Bank of America Corp. is planning to charge millions of customers a $5 monthly fee to use their debit cards, and other large banks are expected to follow suit.
The banking industry says it needs the fees to recover revenue it will lose because of new federal government regulations taking effect Saturday that cap what they can charge merchants for debit-card transactions.
Bank of America, the largest U.S. bank by assets, disclosed the plan Thursday in a memo to its senior staff.
Several other large banks, including J.P. Morgan Chase & Co. and Wells Fargo & Co., are testing or plan to test similar fees.
New federal limits on debit-card "swipe fees" are expected to cost U.S. banks an estimated $6.6 billion annually in lost revenue.
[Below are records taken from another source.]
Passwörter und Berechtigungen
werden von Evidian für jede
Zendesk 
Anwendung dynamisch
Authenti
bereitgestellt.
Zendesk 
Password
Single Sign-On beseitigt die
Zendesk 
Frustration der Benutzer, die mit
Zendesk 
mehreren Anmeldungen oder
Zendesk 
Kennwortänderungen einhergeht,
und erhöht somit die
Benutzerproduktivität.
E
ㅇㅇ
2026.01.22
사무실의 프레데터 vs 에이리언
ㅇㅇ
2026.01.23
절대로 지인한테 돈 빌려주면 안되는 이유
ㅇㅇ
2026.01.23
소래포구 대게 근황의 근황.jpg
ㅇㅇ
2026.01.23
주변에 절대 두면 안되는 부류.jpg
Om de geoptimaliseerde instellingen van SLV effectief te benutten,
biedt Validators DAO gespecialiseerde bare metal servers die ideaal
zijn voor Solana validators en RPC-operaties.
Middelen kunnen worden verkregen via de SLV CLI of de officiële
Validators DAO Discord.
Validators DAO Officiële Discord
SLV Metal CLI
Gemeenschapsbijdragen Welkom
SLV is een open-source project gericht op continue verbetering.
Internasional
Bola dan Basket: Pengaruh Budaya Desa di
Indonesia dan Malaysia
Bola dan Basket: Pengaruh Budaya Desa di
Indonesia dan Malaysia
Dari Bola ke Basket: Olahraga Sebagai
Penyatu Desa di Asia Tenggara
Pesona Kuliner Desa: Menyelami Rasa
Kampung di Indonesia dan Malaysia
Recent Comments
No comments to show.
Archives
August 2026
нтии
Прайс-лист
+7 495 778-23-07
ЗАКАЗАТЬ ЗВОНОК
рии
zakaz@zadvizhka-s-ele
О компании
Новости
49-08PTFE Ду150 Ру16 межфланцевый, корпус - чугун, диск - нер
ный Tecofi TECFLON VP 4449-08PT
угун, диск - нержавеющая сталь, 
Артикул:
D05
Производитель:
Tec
The limits on debit-card swipe fees were finalized by the Federal Reserve Board in June. The new rules will cap at 24 cents the fee merchants pay banks each time a customer buys something with a debit card, down from the current average of 44 cents. The rules only apply to banks with $10 billion and more in assets.
Bank of America has said it expects the caps, which the industry lobbied against for months, to erase $2 billion in revenue annually.
U.S. Sen. Dick Durbin (D-Ill.), who championed the legislative provision that led to the caps, said in a prepared statement: "After years of raking in excess profits off an unfair and anticompetitive interchange system, Bank of America is trying to find new ways to pad their profits by sticking it to its customers. It’s overt, unfair, and I hope their customers have the final say."